*What the task asks*
Find every line in the records below that holds the word "Beloved" and copy it.

*** Opening Input data ***

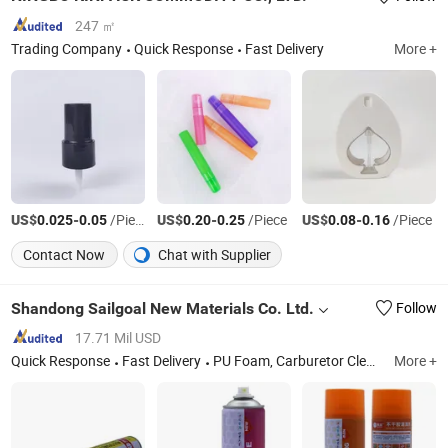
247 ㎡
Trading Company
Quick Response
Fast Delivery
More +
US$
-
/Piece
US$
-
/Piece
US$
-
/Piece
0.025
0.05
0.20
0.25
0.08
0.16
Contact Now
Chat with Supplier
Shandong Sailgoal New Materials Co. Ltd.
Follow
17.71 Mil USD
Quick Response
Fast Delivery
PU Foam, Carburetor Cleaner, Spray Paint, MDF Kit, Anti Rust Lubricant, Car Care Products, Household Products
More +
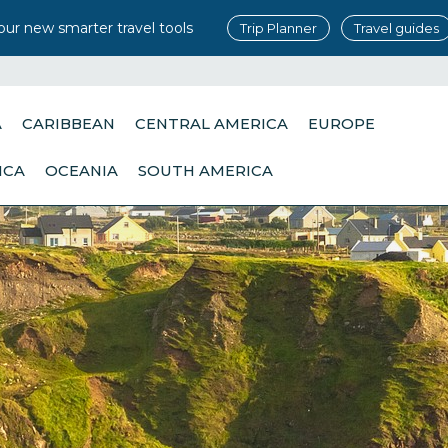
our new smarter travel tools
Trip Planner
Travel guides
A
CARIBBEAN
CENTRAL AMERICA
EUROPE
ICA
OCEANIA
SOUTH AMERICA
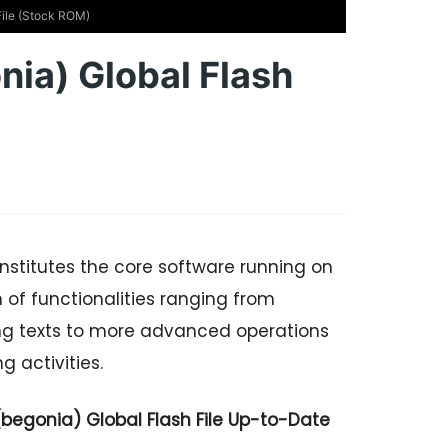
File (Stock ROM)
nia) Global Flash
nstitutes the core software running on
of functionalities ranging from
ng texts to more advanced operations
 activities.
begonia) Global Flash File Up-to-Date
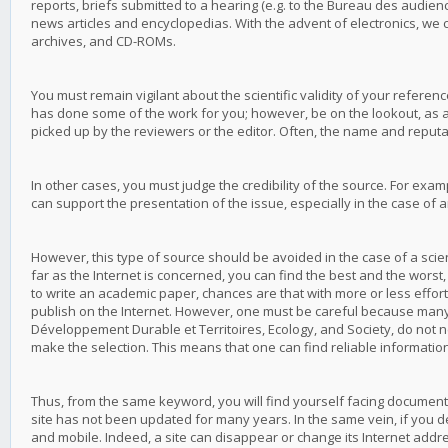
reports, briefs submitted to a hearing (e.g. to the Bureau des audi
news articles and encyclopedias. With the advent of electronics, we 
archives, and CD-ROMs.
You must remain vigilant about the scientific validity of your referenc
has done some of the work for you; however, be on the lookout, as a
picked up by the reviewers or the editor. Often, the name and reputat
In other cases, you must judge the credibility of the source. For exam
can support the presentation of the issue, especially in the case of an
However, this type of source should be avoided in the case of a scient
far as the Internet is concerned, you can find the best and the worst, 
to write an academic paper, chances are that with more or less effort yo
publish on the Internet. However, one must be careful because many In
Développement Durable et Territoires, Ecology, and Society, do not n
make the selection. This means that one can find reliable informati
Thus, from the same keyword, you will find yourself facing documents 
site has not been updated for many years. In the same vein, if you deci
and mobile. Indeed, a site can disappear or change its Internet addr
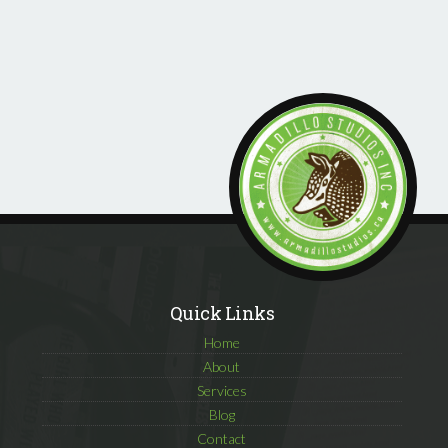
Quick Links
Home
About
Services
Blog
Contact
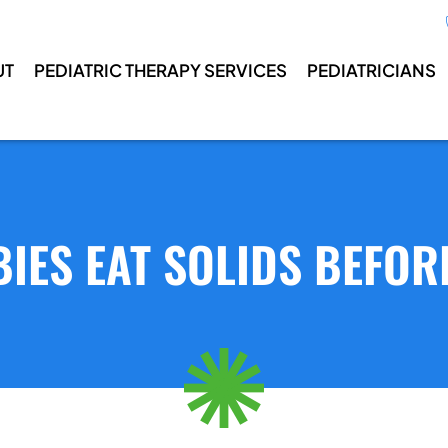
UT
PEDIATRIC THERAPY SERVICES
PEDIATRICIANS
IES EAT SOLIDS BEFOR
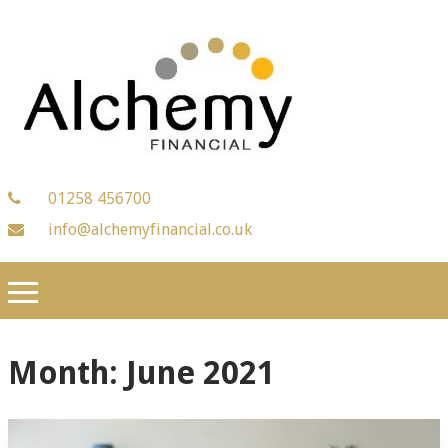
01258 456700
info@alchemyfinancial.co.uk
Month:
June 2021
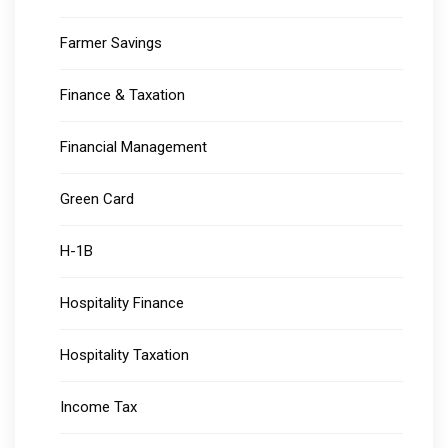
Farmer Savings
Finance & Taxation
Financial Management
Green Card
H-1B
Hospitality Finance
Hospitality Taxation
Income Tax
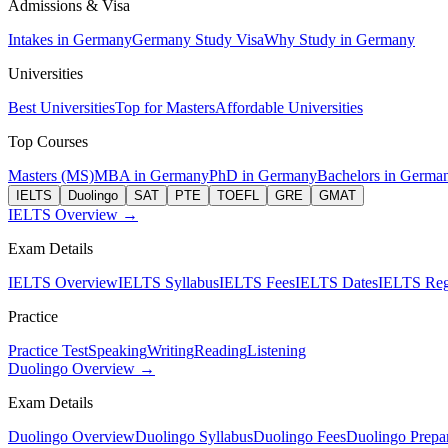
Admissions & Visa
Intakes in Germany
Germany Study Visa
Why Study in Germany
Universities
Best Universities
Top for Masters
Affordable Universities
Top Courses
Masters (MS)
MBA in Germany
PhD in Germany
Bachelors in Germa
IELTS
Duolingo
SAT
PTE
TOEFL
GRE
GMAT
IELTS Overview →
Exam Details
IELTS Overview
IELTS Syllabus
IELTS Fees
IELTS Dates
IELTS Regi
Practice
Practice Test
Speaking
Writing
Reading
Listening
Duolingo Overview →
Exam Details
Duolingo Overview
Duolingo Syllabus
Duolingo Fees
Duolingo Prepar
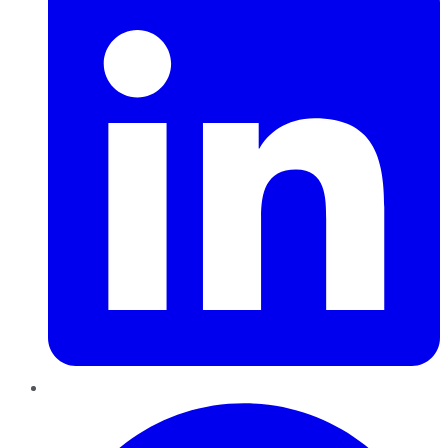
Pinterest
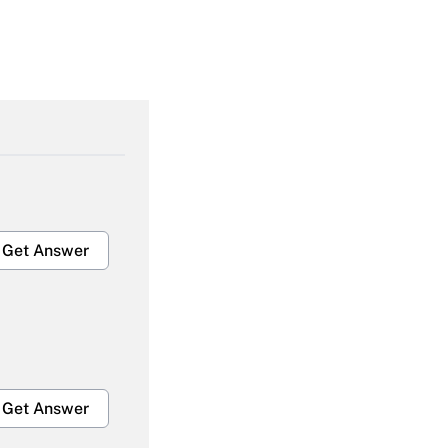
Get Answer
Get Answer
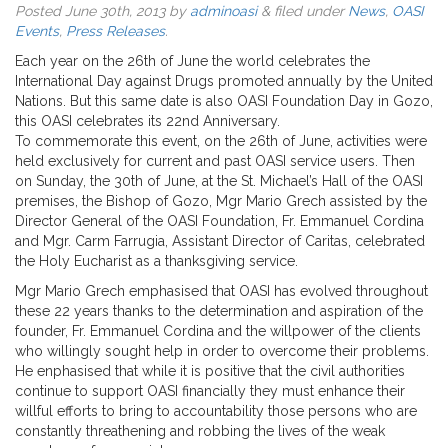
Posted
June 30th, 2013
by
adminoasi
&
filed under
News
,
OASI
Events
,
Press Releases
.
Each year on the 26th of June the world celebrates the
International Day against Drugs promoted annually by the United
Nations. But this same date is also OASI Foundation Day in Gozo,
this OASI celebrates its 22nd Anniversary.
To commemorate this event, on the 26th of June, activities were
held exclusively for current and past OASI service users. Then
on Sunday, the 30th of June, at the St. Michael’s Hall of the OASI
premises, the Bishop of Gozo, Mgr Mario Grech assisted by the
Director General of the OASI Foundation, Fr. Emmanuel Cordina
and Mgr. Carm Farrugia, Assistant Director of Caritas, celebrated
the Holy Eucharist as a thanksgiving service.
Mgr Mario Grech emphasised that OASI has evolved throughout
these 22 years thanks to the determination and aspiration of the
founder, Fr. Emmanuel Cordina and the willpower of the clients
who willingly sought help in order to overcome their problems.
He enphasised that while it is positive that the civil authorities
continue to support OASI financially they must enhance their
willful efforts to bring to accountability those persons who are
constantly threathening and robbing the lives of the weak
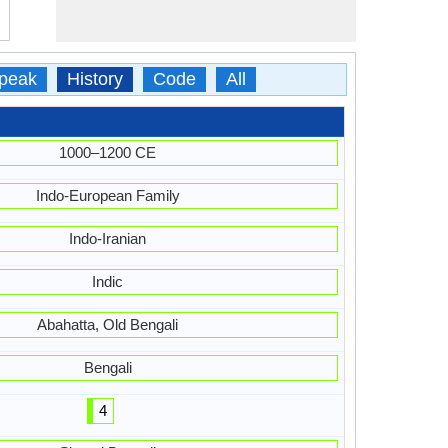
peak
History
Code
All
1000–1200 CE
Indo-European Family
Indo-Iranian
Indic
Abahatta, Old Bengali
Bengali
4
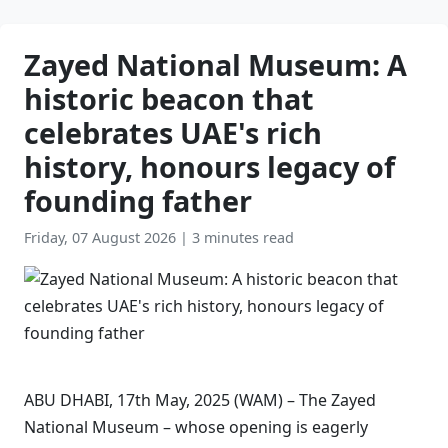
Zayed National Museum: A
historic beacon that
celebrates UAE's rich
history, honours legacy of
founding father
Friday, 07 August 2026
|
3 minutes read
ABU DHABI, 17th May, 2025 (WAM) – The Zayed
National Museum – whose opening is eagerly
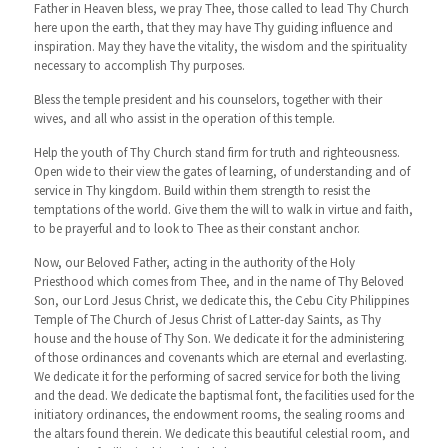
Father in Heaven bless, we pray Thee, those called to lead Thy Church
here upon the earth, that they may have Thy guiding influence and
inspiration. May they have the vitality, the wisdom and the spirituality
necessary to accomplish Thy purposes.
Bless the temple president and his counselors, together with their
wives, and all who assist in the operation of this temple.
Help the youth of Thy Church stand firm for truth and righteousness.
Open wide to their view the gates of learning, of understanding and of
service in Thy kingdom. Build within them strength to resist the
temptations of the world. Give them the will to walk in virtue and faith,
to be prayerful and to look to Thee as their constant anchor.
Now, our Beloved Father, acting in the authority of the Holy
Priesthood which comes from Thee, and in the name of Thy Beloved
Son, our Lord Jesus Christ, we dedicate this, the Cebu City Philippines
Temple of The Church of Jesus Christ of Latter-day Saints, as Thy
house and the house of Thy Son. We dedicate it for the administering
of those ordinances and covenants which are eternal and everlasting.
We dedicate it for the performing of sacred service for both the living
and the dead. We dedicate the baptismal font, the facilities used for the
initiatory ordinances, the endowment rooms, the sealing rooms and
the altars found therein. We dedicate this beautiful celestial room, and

*** Closing Input data ***

*Solution to this problem*
Now, our Beloved Father, acting in the authority of the Holy
Priesthood which comes from Thee, and in the name of Thy Beloved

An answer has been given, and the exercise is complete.